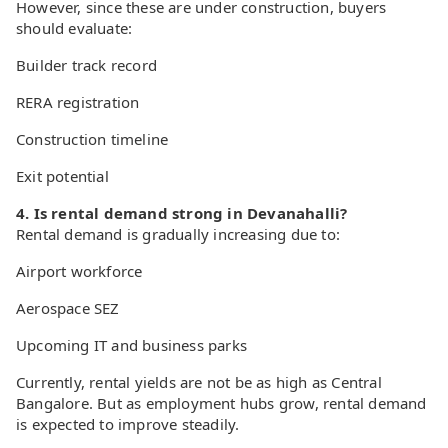
However, since these are under construction, buyers
should evaluate:
Builder track record
RERA registration
Construction timeline
Exit potential
4. Is rental demand strong in Devanahalli?
Rental demand is gradually increasing due to:
Airport workforce
Aerospace SEZ
Upcoming IT and business parks
Currently, rental yields are not be as high as Central
Bangalore. But as employment hubs grow, rental demand
is expected to improve steadily.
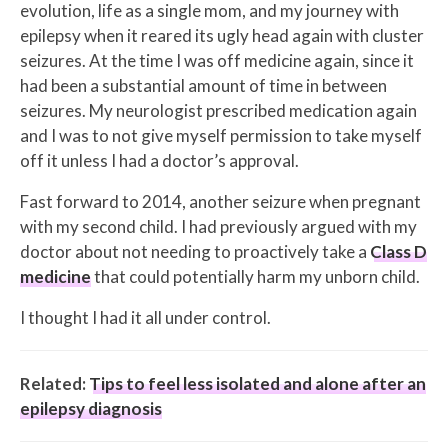
evolution, life as a single mom, and my journey with
epilepsy when it reared its ugly head again with cluster
seizures. At the time I was off medicine again, since it
had been a substantial amount of time in between
seizures. My neurologist prescribed medication again
and I was to not give myself permission to take myself
off it unless I had a doctor’s approval.
Fast forward to 2014, another seizure when pregnant
with my second child. I had previously argued with my
doctor about not needing to proactively take a
Class D
medicine
that could potentially harm my unborn child.
I thought I had it all under control.
Related:
Tips to feel less isolated and alone after an
epilepsy diagnosis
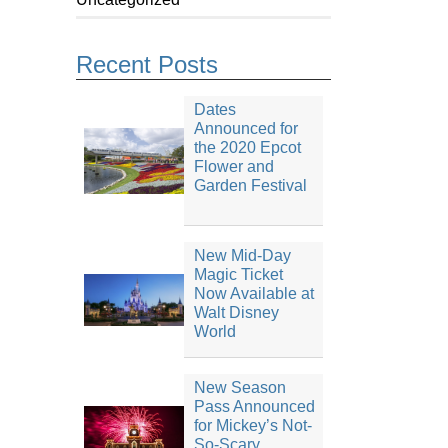
Recent Posts
Dates
Announced for
the 2020 Epcot
Flower and
Garden Festival
New Mid-Day
Magic Ticket
Now Available at
Walt Disney
World
New Season
Pass Announced
for Mickey’s Not-
So-Scary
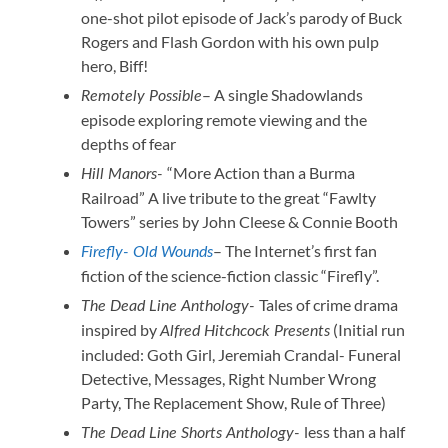
one-shot pilot episode of Jack’s parody of Buck
Rogers and Flash Gordon with his own pulp
hero, Biff!
– A single Shadowlands
Remotely Possible
episode exploring remote viewing and the
depths of fear
“More Action than a Burma
Hill Manors-
Railroad” A live tribute to the great “Fawlty
Towers” series by John Cleese & Connie Booth
– The Internet’s first fan
Firefly- Old Wounds
fiction of the science-fiction classic “Firefly”.
Tales of crime drama
The Dead Line Anthology-
inspired by
(Initial run
Alfred Hitchcock Presents
included: Goth Girl, Jeremiah Crandal- Funeral
Detective, Messages, Right Number Wrong
Party, The Replacement Show, Rule of Three)
less than a half
The Dead Line Shorts Anthology-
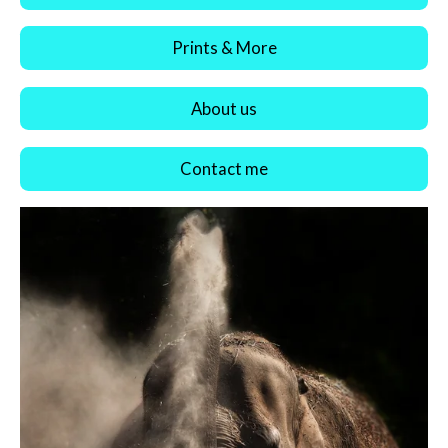
Prints & More
About us
Contact me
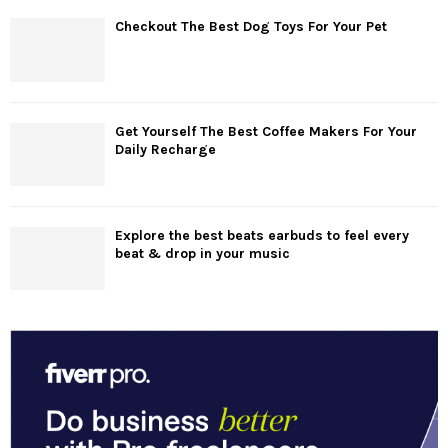
Checkout The Best Dog Toys For Your Pet
Get Yourself The Best Coffee Makers For Your
Daily Recharge
Explore the best beats earbuds to feel every
beat & drop in your music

JOB ITEM
Search the records for the string "Firefly" and return every line in which it occurs.

TASK OUTPUT
Firefly- Old Wounds
fiction of the science-fiction classic “Firefly”.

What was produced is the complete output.